Quoted text.
#####
TEST FOR WRITING SKILL

Posted by Dhevi yunitasari On 9:34 AM No comments

Writing English Language Test
A large number of examinations in the past have encouraged a tendency to separate testing from teaching. Both testing and teaching are so closely interrelated that it is virtually impossible to work in either field without being constantly concerned with the other. Tests may be constructed primarily as a means of assessing the student’s performance in the language. In the former case, the test is geared to the teaching that has taken place, whereas in the latter case the teaching is often geared largely to the test. Standardized tests and public examinations, in fact, may exert such a considerable influence on the average teacher that they are often instrumental in determining the kind of teaching that takes place before the test.
Testing the language skills
Four major skills in communicating through language are often broadly defined as listening and speaking, reading and writing.
Ways of assessing performance in the four major skills may take the form of tests of:
• Listening (auditory)comprehension, in which short utterances, dialogues, talks and lectures are given to the testees;
• Speaking ability, usually in the form of an interview, a picture description, role play, and a problem-solving task involving pair work or group work;
• Reading comprehension, in which questions are set to test the students’ ability to understand the gist of a text and to extract key information on specific points in the text; and
• Writing ability, usually in the form of letters, reports, memos, messages, instructions, and accounts of past events, etc.
Testing Language areas
In an attempt to isolate the language areas learnt, a considerable number of tests include sections on:
• Grammar and usage;
• Vocabulary (concerned with word meaning, word formation and collocations);
• Phonology (concerned with phonemes, stress and intonation).
Tests of grammar and usage
These tests measure students’ ability to recognize appropriate grammatical forms and to manipulate structures.
Tests of vocabulary
A test of vocabulary measures students’ knowledge of the meaning of certain words as well as the patterns and collocations in which they occur. Such a test may test their active vocabulary (the words they should be able to use in speaking and in writing) or their passive vocabulary (the words they should be able to recognize and understand when they are listening to someone or when they are reading). Obviously, in this kind of test the method used to select the vocabulary items (=sampling) is the utmost importance.
Tests of phonology
Test items designed to test phonology might attempt to assess the following sub-skills; ability to recognize and pronounce the significant sound contrasts of a language, ability to recognize and use the stress patterns of a language, and ability to hear and produce the melody or patterns of the tunes of a language (i.e. the rise and fall of the voice)
Language skills and language elements
At all levels but the most elementary, it is generally advisable to include test items which measure the ability to communicate in the target language. How important, for example, is the ability to discriminate between the phonemes /i:/ and /I/? Even if they are confused by a testee and he or she says look at that sheep sailing slowly out of the harbor, it is unlikely that misunderstanding will result because the context provides other clues to the meaning. All languages contain numerous so-called ‘redundancies’ which help to overcome problems of this nature.
Furthermore, no student can be described as being proficient in a language simply because he or she is able to discriminate between two sounds or has mastered a number of structures of the language. Successful communication in situations which stimulate real life is the best test of mastery of a language. It can thus be argued that fluency in English-a person’s ability to express facts, ideas, feelings and attitudes clearly and with ease, in speech or in writing, and the ability to understand what he or she hears and reads-can best be measured by tests which evaluate performance in the language skills. Listening and reading comprehension tests, oral interviews and letter-writing assess performance in those language skills used in real life.
#####
Material provided.
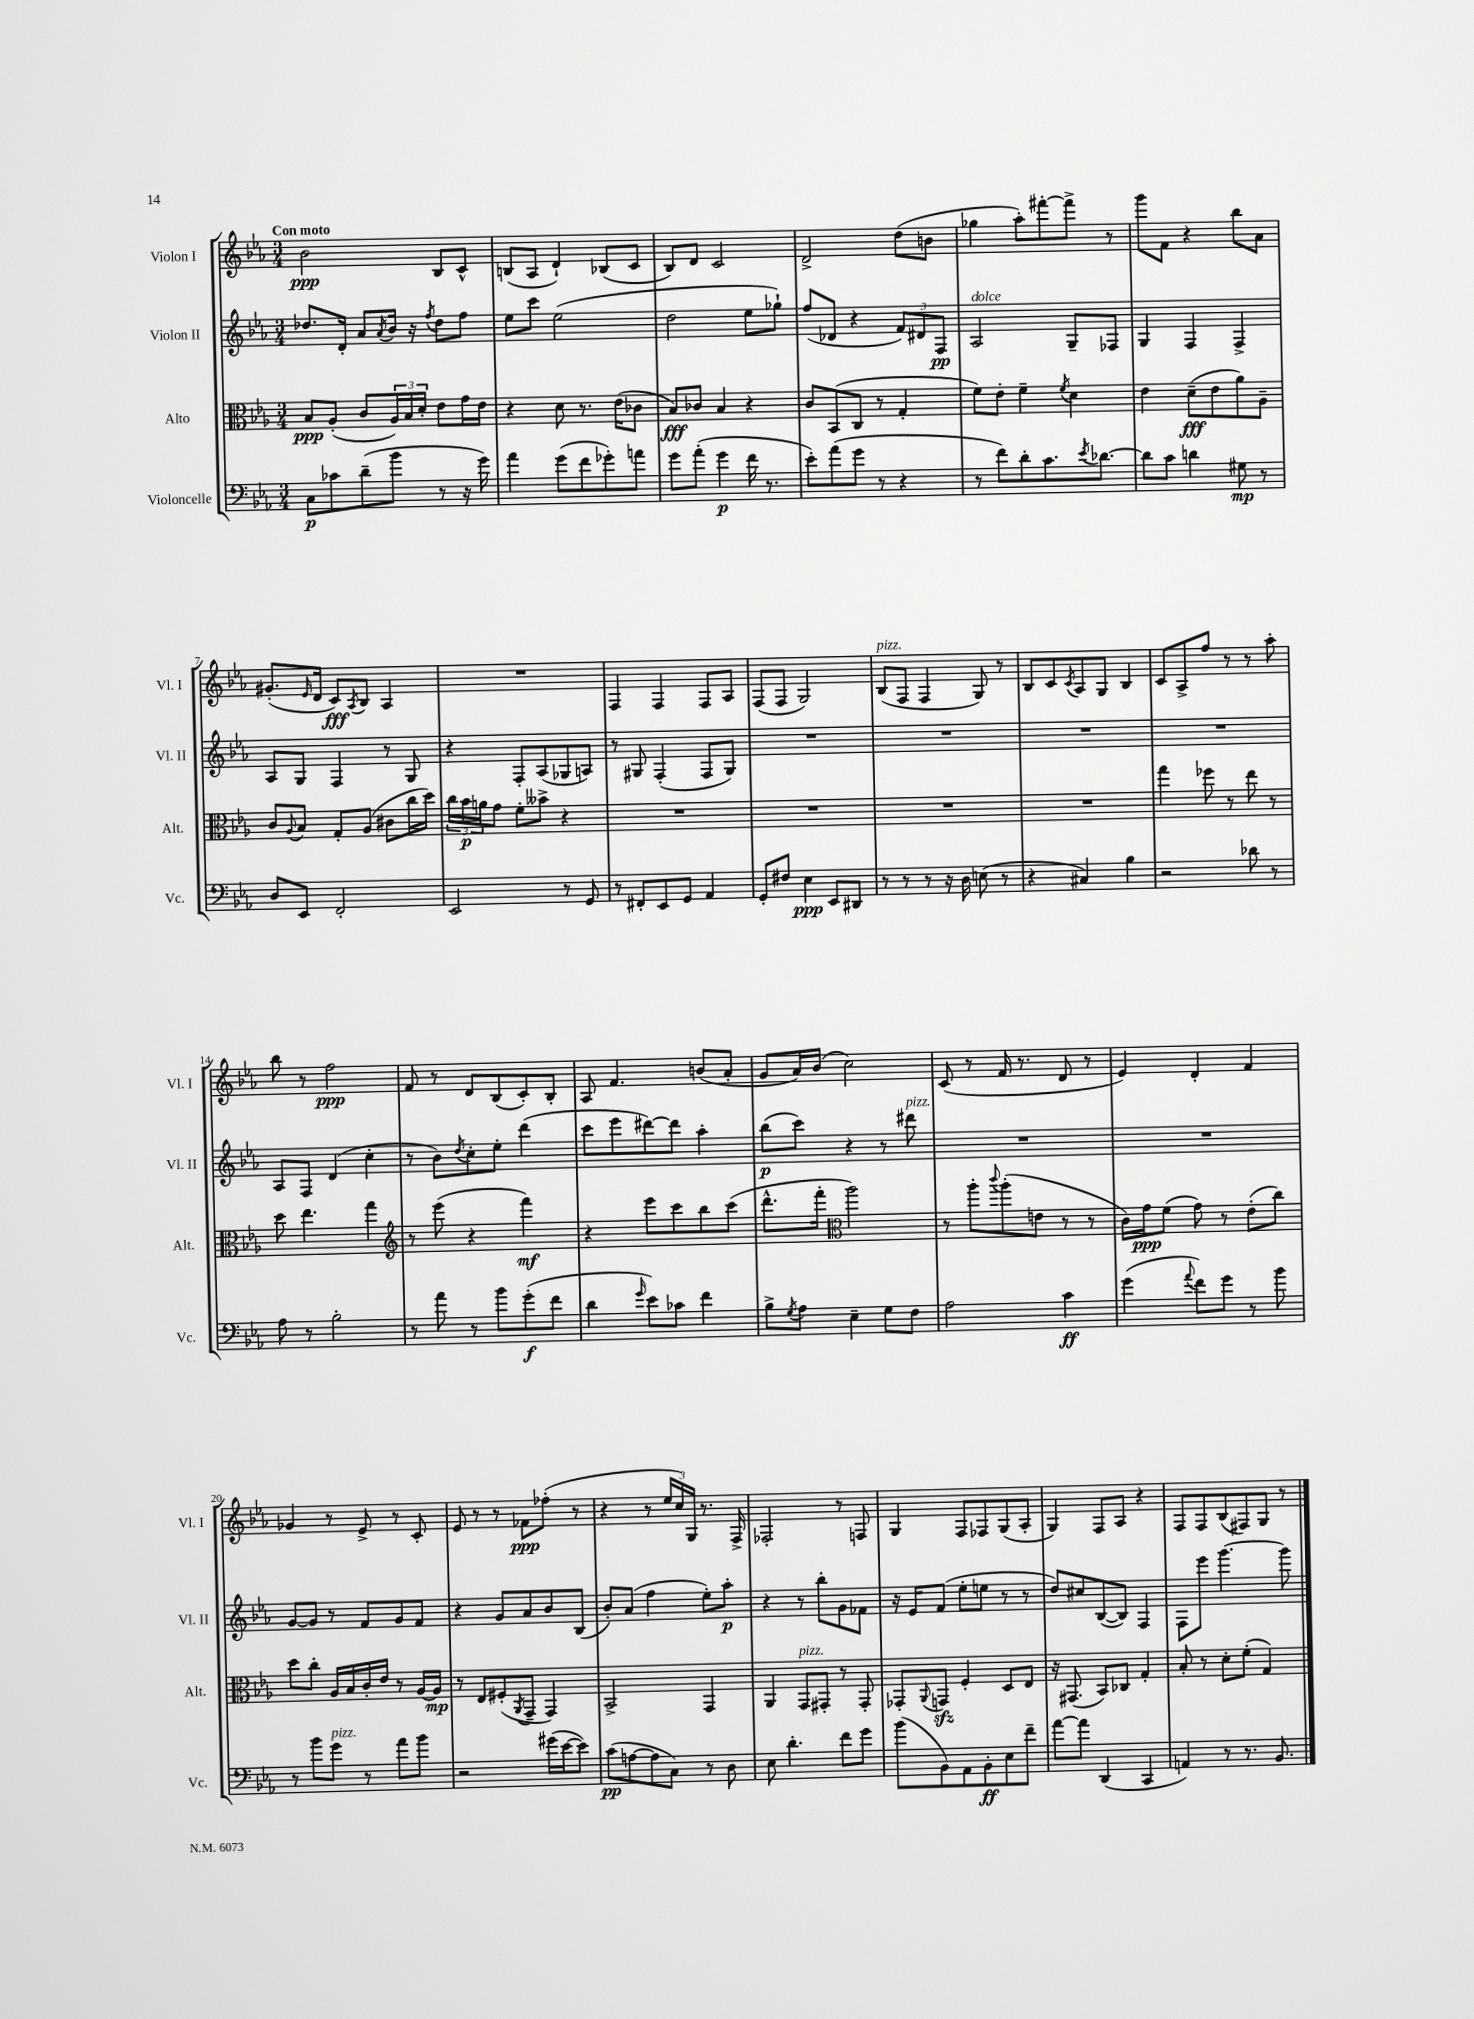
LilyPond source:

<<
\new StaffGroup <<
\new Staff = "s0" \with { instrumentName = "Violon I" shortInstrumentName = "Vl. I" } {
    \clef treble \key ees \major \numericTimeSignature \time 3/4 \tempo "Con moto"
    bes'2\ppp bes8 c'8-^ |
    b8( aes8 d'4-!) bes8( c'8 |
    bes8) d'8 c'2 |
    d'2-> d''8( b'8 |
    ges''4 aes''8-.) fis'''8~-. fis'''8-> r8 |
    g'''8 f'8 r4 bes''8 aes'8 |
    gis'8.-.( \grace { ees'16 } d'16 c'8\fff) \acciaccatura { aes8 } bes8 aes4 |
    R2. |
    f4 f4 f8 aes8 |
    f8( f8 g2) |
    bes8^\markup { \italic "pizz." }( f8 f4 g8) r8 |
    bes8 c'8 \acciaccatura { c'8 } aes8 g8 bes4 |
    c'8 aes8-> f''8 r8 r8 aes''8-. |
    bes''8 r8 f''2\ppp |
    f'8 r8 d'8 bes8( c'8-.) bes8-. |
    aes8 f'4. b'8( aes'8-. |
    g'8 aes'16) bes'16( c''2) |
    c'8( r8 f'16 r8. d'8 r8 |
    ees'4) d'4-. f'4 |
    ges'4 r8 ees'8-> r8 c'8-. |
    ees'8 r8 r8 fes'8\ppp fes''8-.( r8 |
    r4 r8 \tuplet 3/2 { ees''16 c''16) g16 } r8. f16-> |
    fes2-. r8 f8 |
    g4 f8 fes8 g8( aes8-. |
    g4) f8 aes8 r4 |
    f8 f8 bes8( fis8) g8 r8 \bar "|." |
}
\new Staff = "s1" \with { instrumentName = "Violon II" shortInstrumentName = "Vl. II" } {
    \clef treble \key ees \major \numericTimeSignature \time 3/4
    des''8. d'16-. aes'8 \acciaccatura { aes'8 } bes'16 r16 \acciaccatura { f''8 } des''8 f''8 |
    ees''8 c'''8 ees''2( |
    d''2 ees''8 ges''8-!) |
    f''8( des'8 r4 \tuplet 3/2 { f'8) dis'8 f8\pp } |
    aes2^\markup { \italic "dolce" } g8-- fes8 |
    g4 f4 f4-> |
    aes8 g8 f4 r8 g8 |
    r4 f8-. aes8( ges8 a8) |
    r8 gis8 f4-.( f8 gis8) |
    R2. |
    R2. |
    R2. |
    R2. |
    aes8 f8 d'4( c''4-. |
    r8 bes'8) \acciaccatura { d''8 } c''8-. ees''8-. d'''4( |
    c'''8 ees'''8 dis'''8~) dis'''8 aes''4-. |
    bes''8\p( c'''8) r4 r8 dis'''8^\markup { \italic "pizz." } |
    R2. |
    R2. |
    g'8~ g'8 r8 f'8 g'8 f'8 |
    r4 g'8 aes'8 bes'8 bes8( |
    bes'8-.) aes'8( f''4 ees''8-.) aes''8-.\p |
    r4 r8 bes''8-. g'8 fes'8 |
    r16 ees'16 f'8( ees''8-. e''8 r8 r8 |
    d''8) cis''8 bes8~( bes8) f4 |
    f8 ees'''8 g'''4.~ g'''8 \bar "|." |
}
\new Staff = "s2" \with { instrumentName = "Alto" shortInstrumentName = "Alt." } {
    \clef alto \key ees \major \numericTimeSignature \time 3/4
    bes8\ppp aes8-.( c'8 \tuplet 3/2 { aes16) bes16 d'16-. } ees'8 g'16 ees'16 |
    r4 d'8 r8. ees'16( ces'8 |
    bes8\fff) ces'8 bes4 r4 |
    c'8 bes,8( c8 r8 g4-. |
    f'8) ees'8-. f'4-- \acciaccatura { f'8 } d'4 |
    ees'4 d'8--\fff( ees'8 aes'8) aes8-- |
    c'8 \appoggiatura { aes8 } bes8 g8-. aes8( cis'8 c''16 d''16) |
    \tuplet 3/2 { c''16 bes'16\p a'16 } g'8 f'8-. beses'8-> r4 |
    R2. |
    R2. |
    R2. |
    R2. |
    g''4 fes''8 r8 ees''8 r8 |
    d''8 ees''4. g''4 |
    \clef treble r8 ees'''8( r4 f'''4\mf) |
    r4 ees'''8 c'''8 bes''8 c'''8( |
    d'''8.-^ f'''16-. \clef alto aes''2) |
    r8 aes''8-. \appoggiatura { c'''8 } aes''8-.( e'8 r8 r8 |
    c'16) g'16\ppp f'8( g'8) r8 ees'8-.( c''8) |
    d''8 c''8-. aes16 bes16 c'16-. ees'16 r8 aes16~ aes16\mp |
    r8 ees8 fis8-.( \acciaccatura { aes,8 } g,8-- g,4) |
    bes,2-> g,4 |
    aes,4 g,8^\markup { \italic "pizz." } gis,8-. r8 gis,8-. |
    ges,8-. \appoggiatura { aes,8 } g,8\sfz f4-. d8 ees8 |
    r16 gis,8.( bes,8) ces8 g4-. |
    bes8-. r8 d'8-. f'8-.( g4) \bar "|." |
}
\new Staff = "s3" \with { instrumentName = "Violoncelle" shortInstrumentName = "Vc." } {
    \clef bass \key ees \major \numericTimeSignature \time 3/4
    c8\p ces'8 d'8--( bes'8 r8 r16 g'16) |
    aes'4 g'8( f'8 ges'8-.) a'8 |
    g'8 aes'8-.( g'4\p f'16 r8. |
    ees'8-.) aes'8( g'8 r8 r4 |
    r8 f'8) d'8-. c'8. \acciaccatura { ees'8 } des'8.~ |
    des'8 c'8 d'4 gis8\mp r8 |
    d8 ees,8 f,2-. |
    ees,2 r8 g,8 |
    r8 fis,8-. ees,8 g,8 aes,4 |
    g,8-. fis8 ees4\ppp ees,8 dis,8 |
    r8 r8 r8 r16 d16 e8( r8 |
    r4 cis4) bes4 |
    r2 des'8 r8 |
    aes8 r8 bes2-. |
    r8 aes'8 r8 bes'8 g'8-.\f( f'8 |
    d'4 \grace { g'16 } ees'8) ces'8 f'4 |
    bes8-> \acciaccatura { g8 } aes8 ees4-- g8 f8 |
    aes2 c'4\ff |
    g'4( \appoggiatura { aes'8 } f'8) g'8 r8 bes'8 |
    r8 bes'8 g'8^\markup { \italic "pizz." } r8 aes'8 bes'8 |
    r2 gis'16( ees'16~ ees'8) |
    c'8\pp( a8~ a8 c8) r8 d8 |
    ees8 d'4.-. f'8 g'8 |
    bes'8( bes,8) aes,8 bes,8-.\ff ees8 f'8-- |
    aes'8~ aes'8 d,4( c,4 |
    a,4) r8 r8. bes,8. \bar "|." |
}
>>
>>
#####
Print the passage on language testing from "Writing English Language" to "before the test.".

Output below.
Writing English Language Test
A large number of examinations in the past have encouraged a tendency to separate testing from teaching. Both testing and teaching are so closely interrelated that it is virtually impossible to work in either field without being constantly concerned with the other. Tests may be constructed primarily as a means of assessing the student’s performance in the language. In the former case, the test is geared to the teaching that has taken place, whereas in the latter case the teaching is often geared largely to the test. Standardized tests and public examinations, in fact, may exert such a considerable influence on the average teacher that they are often instrumental in determining the kind of teaching that takes place before the test.